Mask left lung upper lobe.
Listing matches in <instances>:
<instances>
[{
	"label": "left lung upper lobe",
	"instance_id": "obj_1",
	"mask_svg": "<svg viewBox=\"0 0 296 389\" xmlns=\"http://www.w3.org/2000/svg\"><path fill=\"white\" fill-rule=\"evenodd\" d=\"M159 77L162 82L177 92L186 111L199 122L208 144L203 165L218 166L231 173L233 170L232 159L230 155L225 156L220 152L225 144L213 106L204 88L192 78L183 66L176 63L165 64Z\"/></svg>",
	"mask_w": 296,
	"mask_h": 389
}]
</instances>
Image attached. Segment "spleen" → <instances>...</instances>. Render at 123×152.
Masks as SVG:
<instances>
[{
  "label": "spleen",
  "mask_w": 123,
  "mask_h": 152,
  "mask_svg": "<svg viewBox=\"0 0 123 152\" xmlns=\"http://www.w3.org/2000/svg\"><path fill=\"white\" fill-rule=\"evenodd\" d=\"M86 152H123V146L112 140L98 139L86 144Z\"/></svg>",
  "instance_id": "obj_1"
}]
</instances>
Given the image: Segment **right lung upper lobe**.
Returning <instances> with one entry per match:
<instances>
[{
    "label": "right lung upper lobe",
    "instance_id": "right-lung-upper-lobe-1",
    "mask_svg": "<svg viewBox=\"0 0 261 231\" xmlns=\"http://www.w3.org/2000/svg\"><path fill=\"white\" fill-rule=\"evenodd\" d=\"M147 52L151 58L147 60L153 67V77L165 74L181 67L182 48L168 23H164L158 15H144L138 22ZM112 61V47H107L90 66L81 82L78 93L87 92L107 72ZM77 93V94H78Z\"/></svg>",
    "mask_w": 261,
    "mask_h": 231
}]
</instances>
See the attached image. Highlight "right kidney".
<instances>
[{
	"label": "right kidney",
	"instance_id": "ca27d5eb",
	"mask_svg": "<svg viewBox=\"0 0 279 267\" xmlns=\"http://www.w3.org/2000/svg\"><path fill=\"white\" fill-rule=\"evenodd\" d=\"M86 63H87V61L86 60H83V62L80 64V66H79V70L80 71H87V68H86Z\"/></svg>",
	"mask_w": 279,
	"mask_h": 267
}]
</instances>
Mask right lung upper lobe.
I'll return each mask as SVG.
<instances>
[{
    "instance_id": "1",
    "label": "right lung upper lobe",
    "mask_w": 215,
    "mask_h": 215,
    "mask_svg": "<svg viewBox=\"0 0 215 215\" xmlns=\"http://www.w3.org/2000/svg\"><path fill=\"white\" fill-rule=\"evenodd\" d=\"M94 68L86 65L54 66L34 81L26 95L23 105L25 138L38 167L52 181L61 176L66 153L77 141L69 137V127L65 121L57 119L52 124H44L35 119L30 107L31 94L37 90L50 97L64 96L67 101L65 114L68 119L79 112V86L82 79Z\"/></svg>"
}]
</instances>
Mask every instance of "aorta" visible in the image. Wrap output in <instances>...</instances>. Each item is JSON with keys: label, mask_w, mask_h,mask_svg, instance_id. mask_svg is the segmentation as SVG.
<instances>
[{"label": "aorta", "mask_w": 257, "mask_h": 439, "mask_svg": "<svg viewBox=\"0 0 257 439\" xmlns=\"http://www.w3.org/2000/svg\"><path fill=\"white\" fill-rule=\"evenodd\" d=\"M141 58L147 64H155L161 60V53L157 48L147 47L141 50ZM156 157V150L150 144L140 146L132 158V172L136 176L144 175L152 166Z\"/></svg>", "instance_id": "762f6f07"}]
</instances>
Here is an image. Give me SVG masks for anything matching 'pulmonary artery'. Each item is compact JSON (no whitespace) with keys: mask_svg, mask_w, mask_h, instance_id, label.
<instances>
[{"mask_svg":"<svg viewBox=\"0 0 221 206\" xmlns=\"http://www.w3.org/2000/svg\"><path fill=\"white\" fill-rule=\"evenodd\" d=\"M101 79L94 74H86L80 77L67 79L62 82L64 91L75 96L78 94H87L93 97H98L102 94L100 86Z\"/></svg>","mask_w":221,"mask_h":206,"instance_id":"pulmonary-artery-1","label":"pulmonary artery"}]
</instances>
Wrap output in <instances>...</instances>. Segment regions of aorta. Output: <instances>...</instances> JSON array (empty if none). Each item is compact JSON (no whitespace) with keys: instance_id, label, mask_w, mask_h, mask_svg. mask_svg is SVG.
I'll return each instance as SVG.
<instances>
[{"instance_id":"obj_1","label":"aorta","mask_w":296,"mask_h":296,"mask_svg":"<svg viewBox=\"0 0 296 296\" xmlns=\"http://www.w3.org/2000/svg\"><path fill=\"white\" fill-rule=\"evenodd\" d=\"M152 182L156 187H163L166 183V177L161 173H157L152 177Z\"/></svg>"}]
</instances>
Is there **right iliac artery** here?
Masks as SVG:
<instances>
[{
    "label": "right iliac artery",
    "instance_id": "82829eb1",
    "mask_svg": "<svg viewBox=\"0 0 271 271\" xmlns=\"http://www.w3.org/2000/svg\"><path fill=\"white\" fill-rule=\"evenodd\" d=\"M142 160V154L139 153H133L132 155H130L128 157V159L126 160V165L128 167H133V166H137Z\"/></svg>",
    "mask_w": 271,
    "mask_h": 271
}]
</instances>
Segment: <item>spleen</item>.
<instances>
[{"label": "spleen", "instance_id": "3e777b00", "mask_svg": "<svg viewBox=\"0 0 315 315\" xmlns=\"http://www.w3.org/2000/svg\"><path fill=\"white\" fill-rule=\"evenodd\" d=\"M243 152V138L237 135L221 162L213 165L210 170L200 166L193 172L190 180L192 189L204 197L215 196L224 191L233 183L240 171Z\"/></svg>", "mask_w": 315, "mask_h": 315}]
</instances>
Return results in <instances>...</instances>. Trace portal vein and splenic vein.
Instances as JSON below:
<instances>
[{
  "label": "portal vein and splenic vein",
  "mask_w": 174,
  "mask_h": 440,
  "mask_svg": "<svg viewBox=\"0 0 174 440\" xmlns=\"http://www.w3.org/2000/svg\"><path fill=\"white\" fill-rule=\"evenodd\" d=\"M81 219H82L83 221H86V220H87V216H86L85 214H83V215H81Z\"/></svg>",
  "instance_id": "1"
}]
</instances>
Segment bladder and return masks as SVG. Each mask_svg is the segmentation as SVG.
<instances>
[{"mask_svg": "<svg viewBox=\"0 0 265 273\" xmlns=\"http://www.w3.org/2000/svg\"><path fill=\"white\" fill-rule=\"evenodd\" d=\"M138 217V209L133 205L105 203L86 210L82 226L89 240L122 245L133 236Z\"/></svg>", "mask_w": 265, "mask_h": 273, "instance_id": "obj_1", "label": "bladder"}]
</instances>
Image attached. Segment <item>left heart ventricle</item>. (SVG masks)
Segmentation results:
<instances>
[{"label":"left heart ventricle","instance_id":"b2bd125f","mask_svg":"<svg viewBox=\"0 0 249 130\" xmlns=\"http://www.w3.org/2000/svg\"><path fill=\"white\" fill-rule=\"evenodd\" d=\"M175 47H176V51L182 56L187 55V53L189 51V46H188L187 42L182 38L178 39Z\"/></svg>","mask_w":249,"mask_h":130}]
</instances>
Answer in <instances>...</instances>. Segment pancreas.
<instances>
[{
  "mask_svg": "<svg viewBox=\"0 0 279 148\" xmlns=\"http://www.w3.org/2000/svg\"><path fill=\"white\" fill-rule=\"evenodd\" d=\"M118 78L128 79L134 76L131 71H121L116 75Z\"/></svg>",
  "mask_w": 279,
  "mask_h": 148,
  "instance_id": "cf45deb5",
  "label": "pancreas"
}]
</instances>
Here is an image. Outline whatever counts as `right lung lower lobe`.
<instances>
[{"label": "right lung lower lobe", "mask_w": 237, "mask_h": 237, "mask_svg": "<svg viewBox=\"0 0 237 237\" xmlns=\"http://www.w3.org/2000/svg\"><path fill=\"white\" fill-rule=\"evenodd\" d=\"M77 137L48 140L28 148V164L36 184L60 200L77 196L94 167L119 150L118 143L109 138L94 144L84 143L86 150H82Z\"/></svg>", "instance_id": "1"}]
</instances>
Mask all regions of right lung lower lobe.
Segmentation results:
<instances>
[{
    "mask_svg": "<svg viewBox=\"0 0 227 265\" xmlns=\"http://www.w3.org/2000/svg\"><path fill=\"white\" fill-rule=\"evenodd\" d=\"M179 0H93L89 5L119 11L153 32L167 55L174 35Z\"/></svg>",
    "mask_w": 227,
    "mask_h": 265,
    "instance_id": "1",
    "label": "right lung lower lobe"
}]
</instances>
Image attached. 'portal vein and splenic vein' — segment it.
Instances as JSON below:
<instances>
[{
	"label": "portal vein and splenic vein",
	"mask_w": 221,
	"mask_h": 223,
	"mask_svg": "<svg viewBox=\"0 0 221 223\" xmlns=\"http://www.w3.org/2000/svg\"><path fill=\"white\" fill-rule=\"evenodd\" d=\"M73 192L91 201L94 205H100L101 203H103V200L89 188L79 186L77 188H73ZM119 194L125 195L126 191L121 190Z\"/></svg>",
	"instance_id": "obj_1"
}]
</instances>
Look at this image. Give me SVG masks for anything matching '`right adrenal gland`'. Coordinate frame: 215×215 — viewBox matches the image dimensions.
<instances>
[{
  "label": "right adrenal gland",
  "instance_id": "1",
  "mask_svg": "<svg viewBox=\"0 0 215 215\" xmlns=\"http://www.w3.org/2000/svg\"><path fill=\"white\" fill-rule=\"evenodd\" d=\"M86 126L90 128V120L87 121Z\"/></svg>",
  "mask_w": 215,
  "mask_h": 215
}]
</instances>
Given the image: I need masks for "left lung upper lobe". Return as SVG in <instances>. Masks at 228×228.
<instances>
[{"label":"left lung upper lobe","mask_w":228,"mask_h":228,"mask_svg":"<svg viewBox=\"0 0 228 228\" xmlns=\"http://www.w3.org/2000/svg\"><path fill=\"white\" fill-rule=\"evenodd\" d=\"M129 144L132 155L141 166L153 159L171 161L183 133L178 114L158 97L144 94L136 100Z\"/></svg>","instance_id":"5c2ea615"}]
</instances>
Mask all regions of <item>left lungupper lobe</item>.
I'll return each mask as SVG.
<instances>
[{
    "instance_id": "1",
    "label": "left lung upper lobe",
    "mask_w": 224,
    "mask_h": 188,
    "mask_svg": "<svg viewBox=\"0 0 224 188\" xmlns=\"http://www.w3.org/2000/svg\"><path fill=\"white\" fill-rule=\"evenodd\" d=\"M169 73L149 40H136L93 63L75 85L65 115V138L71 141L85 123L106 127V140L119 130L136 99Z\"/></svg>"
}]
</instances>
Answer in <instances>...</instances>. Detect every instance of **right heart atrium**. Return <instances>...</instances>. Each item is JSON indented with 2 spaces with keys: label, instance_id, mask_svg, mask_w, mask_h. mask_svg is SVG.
☆ ☆ ☆ ☆ ☆ ☆ ☆
- Stated task:
Pick out every line in the rows above that contains the word "Wrap", and copy each of those lines in full.

- Result for this exercise:
Mask every instance of "aorta" visible in the image. Wrap output in <instances>...</instances>. Each item is JSON with keys: label, mask_w, mask_h,mask_svg, instance_id. mask_svg is the segmentation as SVG.
Wrap output in <instances>...</instances>. Segment regions of aorta. Output: <instances>...</instances> JSON array (empty if none). Each item is compact JSON (no whitespace) with keys: instance_id, label, mask_w, mask_h, mask_svg. mask_svg is SVG.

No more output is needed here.